Caliber .50 is a 1989 scrolling shooter arcade game developed by SETA Corporation. A port of the game was released for the Sega Genesis in 1991.

==Gameplay==

The player faces a large number of enemy troops

Players control a United States Air Force pilot who was taken as a prisoner of war in Vietnam in 1972. The pilot must escape the prison compound by battling enemy soldiers with guns and grenades. Various power-ups are available that give the player use of various other weapons including a machine gun and flamethrower. Enemy vehicles such as a plane can also be commandeered.

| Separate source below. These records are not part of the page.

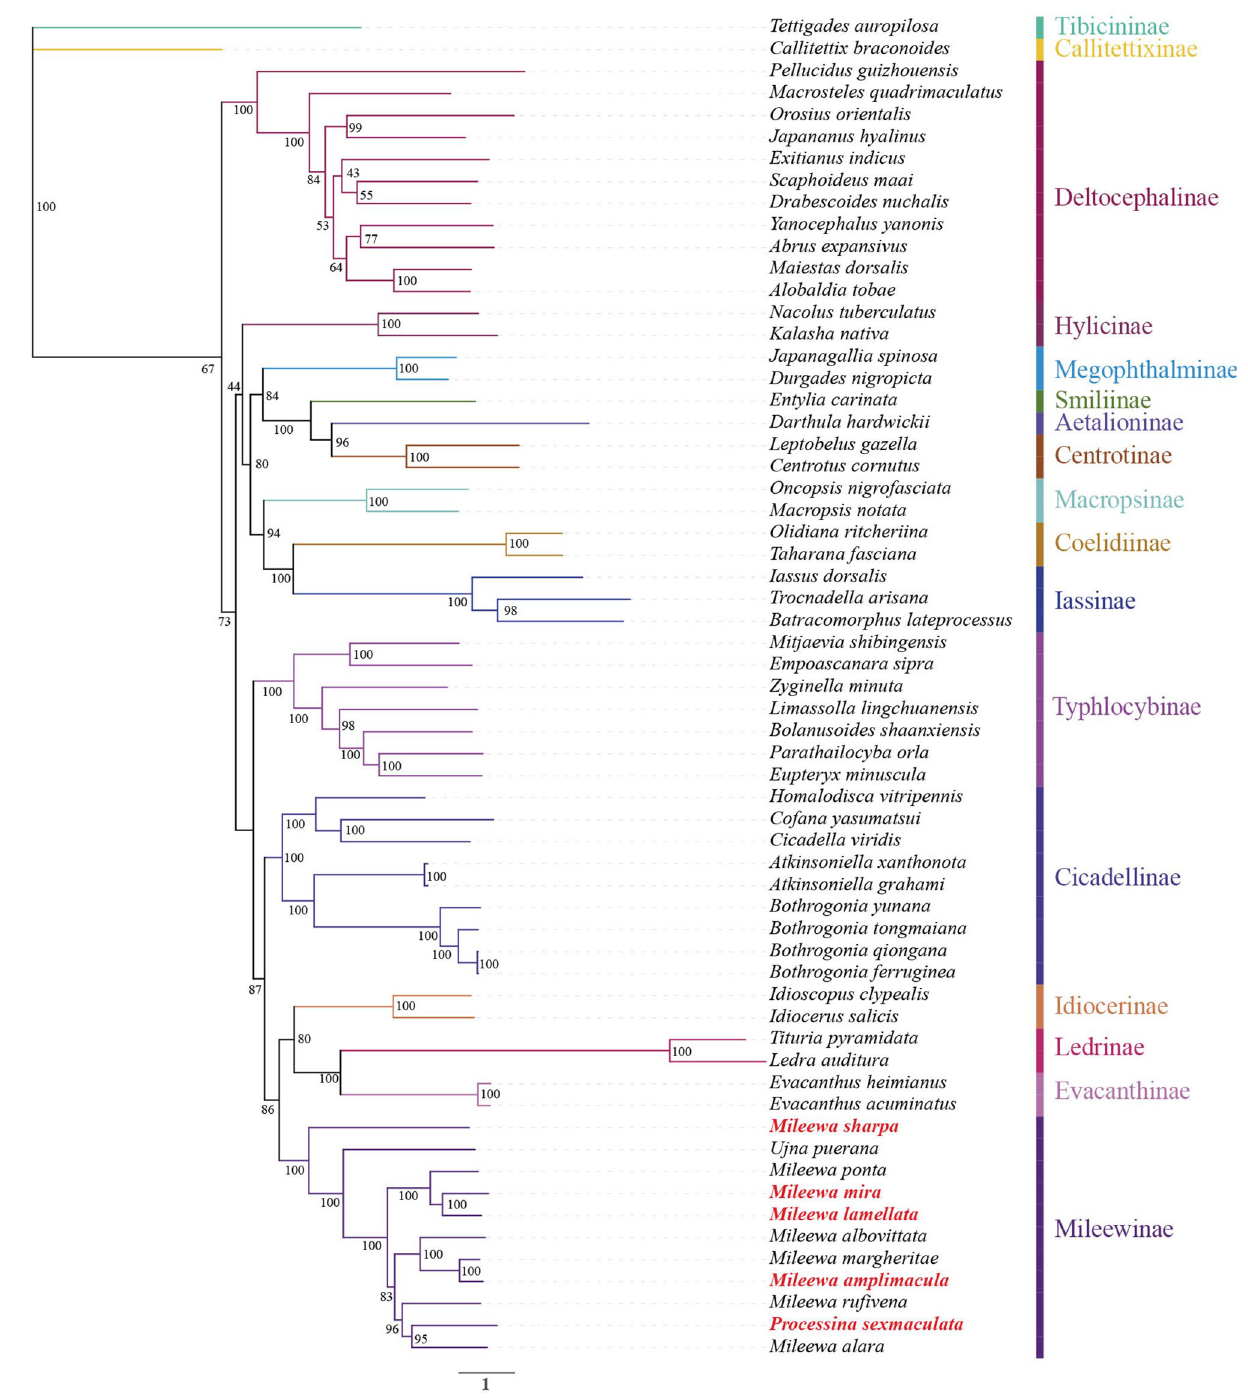
Figure 3. Maximum likelihood (ML) phylogenetic tree analysis of 13 protein-coding genes (PCGs). Callitettix braconoides and Tettigades auropilosa are outgroups. Bootstrap support (BS) values are shown at the nodes. Newly sequenced mitogenomes are indicated in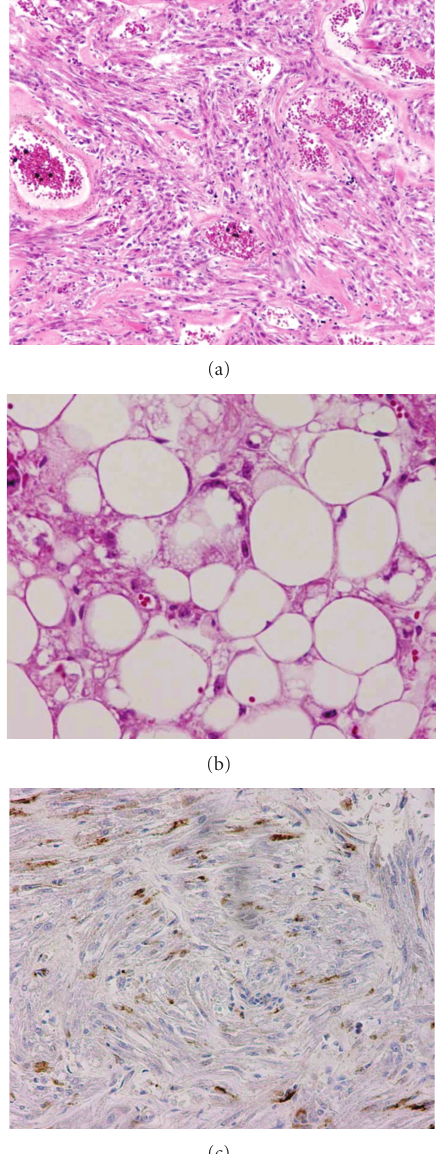
Figure 3: Angiomyolipoma (AML). The proliferation and infiltra- tion of AML cells, including spindle-shaped and epithelioid cells, malformed vessels (a), and fat (b) are demonstrated. HMB-45 is positive (c).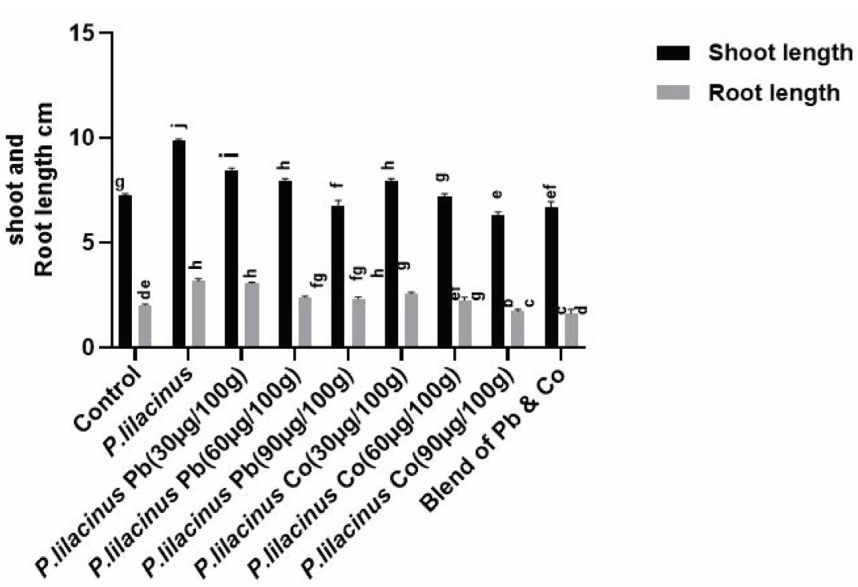
Figure 4. Effect of lead and cobalt stresses on S. lycopersicum inoculated with P. lilacinus and without P. lilacinus . Bars represent mean of triplicates with ± SE. Alphabets above the bars are significantly different from one another at p ≤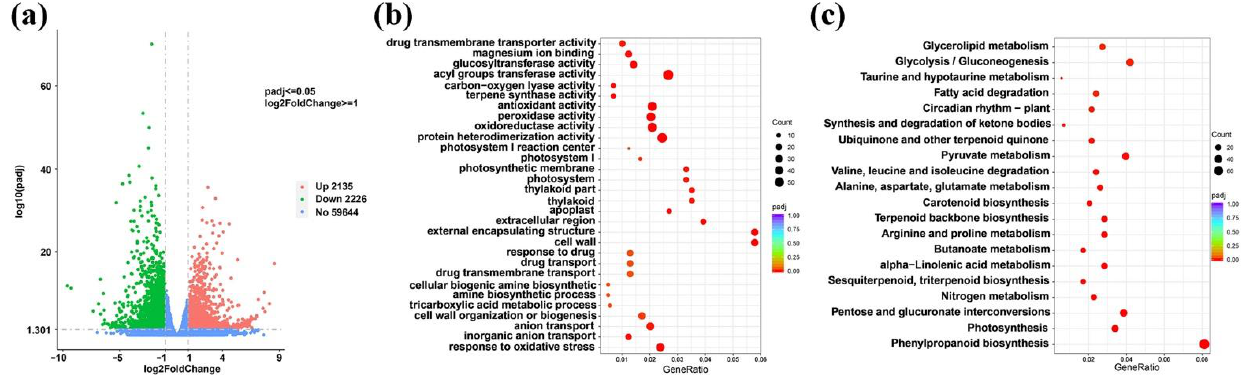
Figure 3. The differentially expressed genes and enrichment analysis of the DEGs under root illumination in TM-1. ( a ) the volcanic map of the DEGs under root illumination (RI), the green dots represent the downregulated genes, the red dots represent the upregulated genes, and the blue represents genes were not significantly differentially expressed, significance is set at padj < 0.05; ( b , c ) the GO and KEGG enrichment results of the DEGs under RI.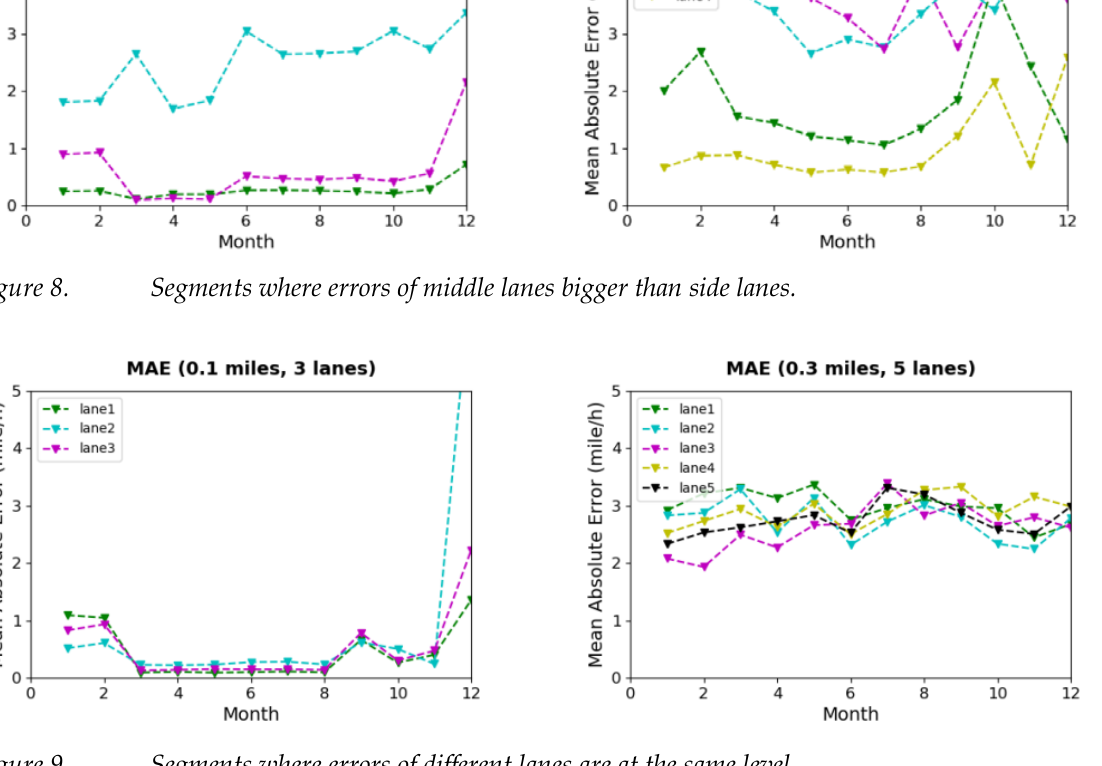
Figure 9. Segments where errors of different lanes are at the same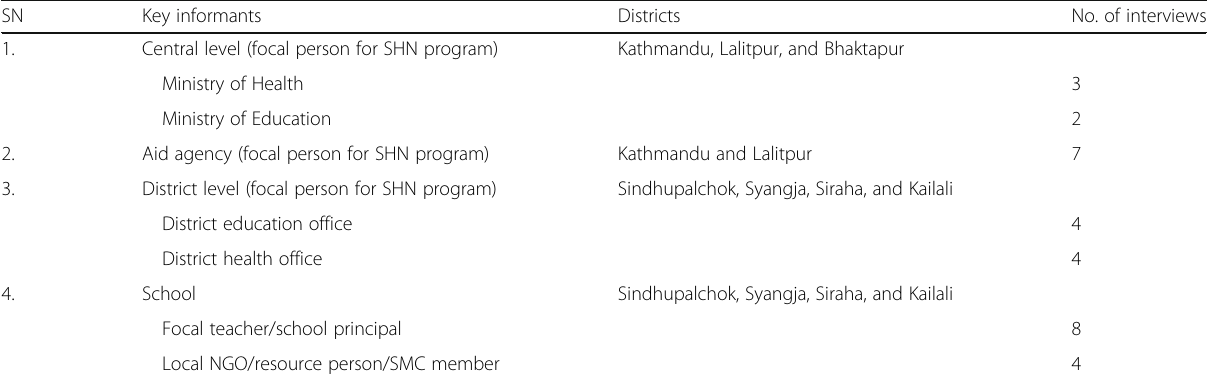
Table 1 Districts, key informants, and number of interviews SN Key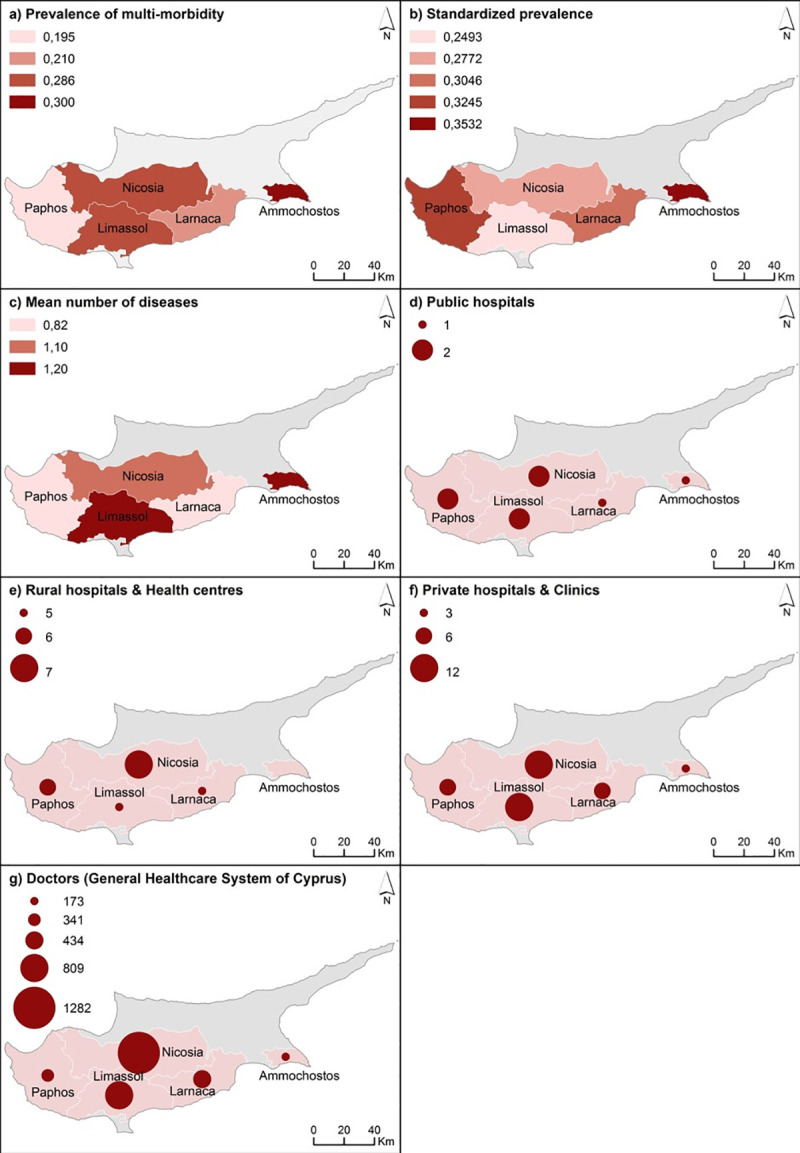
Spatial analysis of multi-morbidities by region of residence and level of urbanicity.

The Sega Genesis version is single-player only, as the player now controls Captain Addis of the United States Army, who must rescue his fellow soldiers twenty years after he failed to retrieve his men during the Vietnam War. He must now re-navigate through the Ho Chi Minh trail in order to liberate his captured comrades-in-arms. Surviving soldiers are displayed by the dog tags that appear on the screen at the end of each level. An option menu allows players to choose from either an easy, normal, or hard difficulty level in addition to the number of initial lives. This version expands on the arcade version with extra stages and bosses, and was advertised as being "2.5 times longer" than the arcade game.

== Reception ==
In Japan, Game Machine listed Caliber .50 on their December 15, 1989 issue as being the second most-successful table arcade unit of the month.

The game has been compared to SNK's Ikari Warriors. Crash pointed out that like Ikari Warriors, a vehicle can be commandeered in Caliber .50. Computer and Video Games compared the two games as well, calling Caliber .50 "miles better" than SNK's game. Crash called the game "difficult" but said "there's enough blasting action to stop you from kicking the cabinet in frustration" and that the game was "Well worth a look." Meanwhile, Computer and Video Games wrote "Anyone who enjoys a good shoot'em up should love this..." and gave the game an 87% overall rating.